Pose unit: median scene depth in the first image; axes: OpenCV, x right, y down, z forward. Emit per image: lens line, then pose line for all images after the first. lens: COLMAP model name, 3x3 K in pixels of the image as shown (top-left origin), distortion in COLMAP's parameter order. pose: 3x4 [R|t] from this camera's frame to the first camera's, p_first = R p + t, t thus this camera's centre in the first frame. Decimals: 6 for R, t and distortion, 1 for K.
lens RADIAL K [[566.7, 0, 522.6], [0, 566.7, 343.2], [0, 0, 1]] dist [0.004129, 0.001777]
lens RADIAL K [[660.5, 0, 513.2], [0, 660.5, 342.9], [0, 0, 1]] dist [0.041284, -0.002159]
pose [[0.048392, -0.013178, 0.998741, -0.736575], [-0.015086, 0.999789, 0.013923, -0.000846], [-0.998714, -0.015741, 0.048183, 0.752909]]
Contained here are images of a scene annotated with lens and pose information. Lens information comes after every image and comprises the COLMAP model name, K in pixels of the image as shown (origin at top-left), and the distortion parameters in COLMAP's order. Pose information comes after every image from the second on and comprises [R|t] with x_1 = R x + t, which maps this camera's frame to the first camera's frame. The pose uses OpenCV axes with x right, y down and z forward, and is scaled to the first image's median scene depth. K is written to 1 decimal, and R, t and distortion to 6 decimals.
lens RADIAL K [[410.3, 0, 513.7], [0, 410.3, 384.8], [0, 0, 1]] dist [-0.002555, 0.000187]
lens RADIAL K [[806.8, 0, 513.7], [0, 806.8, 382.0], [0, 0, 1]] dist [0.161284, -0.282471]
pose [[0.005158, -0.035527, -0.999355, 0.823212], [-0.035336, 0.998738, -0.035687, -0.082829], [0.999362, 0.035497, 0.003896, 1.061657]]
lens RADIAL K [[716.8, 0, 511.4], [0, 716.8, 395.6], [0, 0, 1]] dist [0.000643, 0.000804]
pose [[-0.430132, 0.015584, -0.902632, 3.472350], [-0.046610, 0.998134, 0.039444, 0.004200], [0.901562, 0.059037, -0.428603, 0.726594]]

- [What you have to do] Rewrite all of the material above as a JSON list of strings, with one string for each line and no blank lines.

- [Task answer]
[
  "Pose unit: median scene depth in the first image; axes: OpenCV, x right, y down, z forward. Emit per image: lens line, then pose line for all images after the first. lens: COLMAP model name, 3x3 K in pixels of the image as shown (top-left origin), distortion in COLMAP's parameter order. pose: 3x4 [R|t] from this camera's frame to the first camera's, p_first = R p + t, t thus this camera's centre in the first frame. Decimals: 6 for R, t and distortion, 1 for K.",
  "lens RADIAL K [[566.7, 0, 522.6], [0, 566.7, 343.2], [0, 0, 1]] dist [0.004129, 0.001777]",
  "lens RADIAL K [[660.5, 0, 513.2], [0, 660.5, 342.9], [0, 0, 1]] dist [0.041284, -0.002159]",
  "pose [[0.048392, -0.013178, 0.998741, -0.736575], [-0.015086, 0.999789, 0.013923, -0.000846], [-0.998714, -0.015741, 0.048183, 0.752909]]",
  "Contained here are images of a scene annotated with lens and pose information. Lens information comes after every image and comprises the COLMAP model name, K in pixels of the image as shown (origin at top-left), and the distortion parameters in COLMAP's order. Pose information comes after every image from the second on and comprises [R|t] with x_1 = R x + t, which maps this camera's frame to the first camera's frame. The pose uses OpenCV axes with x right, y down and z forward, and is scaled to the first image's median scene depth. K is written to 1 decimal, and R, t and distortion to 6 decimals.",
  "lens RADIAL K [[410.3, 0, 513.7], [0, 410.3, 384.8], [0, 0, 1]] dist [-0.002555, 0.000187]",
  "lens RADIAL K [[806.8, 0, 513.7], [0, 806.8, 382.0], [0, 0, 1]] dist [0.161284, -0.282471]",
  "pose [[0.005158, -0.035527, -0.999355, 0.823212], [-0.035336, 0.998738, -0.035687, -0.082829], [0.999362, 0.035497, 0.003896, 1.061657]]",
  "lens RADIAL K [[716.8, 0, 511.4], [0, 716.8, 395.6], [0, 0, 1]] dist [0.000643, 0.000804]",
  "pose [[-0.430132, 0.015584, -0.902632, 3.472350], [-0.046610, 0.998134, 0.039444, 0.004200], [0.901562, 0.059037, -0.428603, 0.726594]]"
]